***** AVAILABLE RECORDS

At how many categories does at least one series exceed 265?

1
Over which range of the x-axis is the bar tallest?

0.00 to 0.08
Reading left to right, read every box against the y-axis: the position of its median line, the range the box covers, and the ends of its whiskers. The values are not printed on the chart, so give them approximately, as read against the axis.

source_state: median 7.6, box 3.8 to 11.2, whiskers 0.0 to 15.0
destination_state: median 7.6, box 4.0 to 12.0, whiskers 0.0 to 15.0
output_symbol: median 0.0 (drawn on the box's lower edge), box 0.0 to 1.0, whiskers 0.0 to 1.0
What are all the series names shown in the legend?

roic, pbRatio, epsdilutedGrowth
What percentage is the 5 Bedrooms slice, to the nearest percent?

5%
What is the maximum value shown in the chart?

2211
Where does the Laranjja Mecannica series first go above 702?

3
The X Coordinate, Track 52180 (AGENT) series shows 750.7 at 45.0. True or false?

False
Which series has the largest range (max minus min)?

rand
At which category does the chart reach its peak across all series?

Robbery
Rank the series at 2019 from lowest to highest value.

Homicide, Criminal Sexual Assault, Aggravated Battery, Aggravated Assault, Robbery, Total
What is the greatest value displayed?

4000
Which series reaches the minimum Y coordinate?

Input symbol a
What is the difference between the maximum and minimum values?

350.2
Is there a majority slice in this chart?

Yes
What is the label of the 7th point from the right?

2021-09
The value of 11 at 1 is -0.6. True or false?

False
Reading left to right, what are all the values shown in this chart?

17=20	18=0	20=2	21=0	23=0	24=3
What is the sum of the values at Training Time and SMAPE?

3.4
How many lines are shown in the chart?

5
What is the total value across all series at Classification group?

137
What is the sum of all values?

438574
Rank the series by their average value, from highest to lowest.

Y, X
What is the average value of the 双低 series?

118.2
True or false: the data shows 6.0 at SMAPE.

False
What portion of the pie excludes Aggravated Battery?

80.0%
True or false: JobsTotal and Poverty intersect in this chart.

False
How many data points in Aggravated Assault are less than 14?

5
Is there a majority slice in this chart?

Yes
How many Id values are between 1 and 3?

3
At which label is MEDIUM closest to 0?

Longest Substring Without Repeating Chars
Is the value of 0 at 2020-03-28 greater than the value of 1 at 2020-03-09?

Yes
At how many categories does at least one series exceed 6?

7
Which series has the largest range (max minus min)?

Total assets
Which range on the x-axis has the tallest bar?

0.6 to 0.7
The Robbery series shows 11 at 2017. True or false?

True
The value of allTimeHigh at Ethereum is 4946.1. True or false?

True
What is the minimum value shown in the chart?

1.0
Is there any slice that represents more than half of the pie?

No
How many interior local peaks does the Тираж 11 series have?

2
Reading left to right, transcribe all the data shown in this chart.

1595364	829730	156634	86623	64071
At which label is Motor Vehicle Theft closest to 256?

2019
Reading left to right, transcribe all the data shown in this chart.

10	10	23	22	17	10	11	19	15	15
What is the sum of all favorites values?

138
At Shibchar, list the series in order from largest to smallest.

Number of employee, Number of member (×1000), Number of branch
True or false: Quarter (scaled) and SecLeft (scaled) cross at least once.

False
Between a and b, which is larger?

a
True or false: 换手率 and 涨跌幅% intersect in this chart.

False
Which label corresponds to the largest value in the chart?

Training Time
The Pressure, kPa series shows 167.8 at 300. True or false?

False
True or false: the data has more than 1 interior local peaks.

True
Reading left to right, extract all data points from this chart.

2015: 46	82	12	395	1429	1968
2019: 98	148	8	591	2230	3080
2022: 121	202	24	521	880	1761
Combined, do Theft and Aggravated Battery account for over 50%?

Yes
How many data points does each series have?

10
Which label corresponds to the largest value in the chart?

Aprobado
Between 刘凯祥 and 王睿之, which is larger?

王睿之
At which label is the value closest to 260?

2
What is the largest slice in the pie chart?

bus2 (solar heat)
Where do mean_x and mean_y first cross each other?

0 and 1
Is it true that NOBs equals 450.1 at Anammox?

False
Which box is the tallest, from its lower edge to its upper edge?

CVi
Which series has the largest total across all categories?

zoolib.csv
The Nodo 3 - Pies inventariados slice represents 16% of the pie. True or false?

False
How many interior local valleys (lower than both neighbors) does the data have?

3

**********

> _YOUR INSTRUCTIONS_
Rewrite the whole listing above, changing "True or false" to "Correct or incorrect" wherever it occurs and keeping every other line the same.

> _SOLUTION FOR THIS EXERCISE_
At how many categories does at least one series exceed 265?

1
Over which range of the x-axis is the bar tallest?

0.00 to 0.08
Reading left to right, read every box against the y-axis: the position of its median line, the range the box covers, and the ends of its whiskers. The values are not printed on the chart, so give them approximately, as read against the axis.

source_state: median 7.6, box 3.8 to 11.2, whiskers 0.0 to 15.0
destination_state: median 7.6, box 4.0 to 12.0, whiskers 0.0 to 15.0
output_symbol: median 0.0 (drawn on the box's lower edge), box 0.0 to 1.0, whiskers 0.0 to 1.0
What are all the series names shown in the legend?

roic, pbRatio, epsdilutedGrowth
What percentage is the 5 Bedrooms slice, to the nearest percent?

5%
What is the maximum value shown in the chart?

2211
Where does the Laranjja Mecannica series first go above 702?

3
The X Coordinate, Track 52180 (AGENT) series shows 750.7 at 45.0. Correct or incorrect?

False
Which series has the largest range (max minus min)?

rand
At which category does the chart reach its peak across all series?

Robbery
Rank the series at 2019 from lowest to highest value.

Homicide, Criminal Sexual Assault, Aggravated Battery, Aggravated Assault, Robbery, Total
What is the greatest value displayed?

4000
Which series reaches the minimum Y coordinate?

Input symbol a
What is the difference between the maximum and minimum values?

350.2
Is there a majority slice in this chart?

Yes
What is the label of the 7th point from the right?

2021-09
The value of 11 at 1 is -0.6. Correct or incorrect?

False
Reading left to right, what are all the values shown in this chart?

17=20	18=0	20=2	21=0	23=0	24=3
What is the sum of the values at Training Time and SMAPE?

3.4
How many lines are shown in the chart?

5
What is the total value across all series at Classification group?

137
What is the sum of all values?

438574
Rank the series by their average value, from highest to lowest.

Y, X
What is the average value of the 双低 series?

118.2
Correct or incorrect: the data shows 6.0 at SMAPE.

False
What portion of the pie excludes Aggravated Battery?

80.0%
Correct or incorrect: JobsTotal and Poverty intersect in this chart.

False
How many data points in Aggravated Assault are less than 14?

5
Is there a majority slice in this chart?

Yes
How many Id values are between 1 and 3?

3
At which label is MEDIUM closest to 0?

Longest Substring Without Repeating Chars
Is the value of 0 at 2020-03-28 greater than the value of 1 at 2020-03-09?

Yes
At how many categories does at least one series exceed 6?

7
Which series has the largest range (max minus min)?

Total assets
Which range on the x-axis has the tallest bar?

0.6 to 0.7
The Robbery series shows 11 at 2017. Correct or incorrect?

True
The value of allTimeHigh at Ethereum is 4946.1. Correct or incorrect?

True
What is the minimum value shown in the chart?

1.0
Is there any slice that represents more than half of the pie?

No
How many interior local peaks does the Тираж 11 series have?

2
Reading left to right, transcribe all the data shown in this chart.

1595364	829730	156634	86623	64071
At which label is Motor Vehicle Theft closest to 256?

2019
Reading left to right, transcribe all the data shown in this chart.

10	10	23	22	17	10	11	19	15	15
What is the sum of all favorites values?

138
At Shibchar, list the series in order from largest to smallest.

Number of employee, Number of member (×1000), Number of branch
Correct or incorrect: Quarter (scaled) and SecLeft (scaled) cross at least once.

False
Between a and b, which is larger?

a
Correct or incorrect: 换手率 and 涨跌幅% intersect in this chart.

False
Which label corresponds to the largest value in the chart?

Training Time
The Pressure, kPa series shows 167.8 at 300. Correct or incorrect?

False
Correct or incorrect: the data has more than 1 interior local peaks.

True
Reading left to right, extract all data points from this chart.

2015: 46	82	12	395	1429	1968
2019: 98	148	8	591	2230	3080
2022: 121	202	24	521	880	1761
Combined, do Theft and Aggravated Battery account for over 50%?

Yes
How many data points does each series have?

10
Which label corresponds to the largest value in the chart?

Aprobado
Between 刘凯祥 and 王睿之, which is larger?

王睿之
At which label is the value closest to 260?

2
What is the largest slice in the pie chart?

bus2 (solar heat)
Where do mean_x and mean_y first cross each other?

0 and 1
Is it true that NOBs equals 450.1 at Anammox?

False
Which box is the tallest, from its lower edge to its upper edge?

CVi
Which series has the largest total across all categories?

zoolib.csv
The Nodo 3 - Pies inventariados slice represents 16% of the pie. Correct or incorrect?

False
How many interior local valleys (lower than both neighbors) does the data have?

3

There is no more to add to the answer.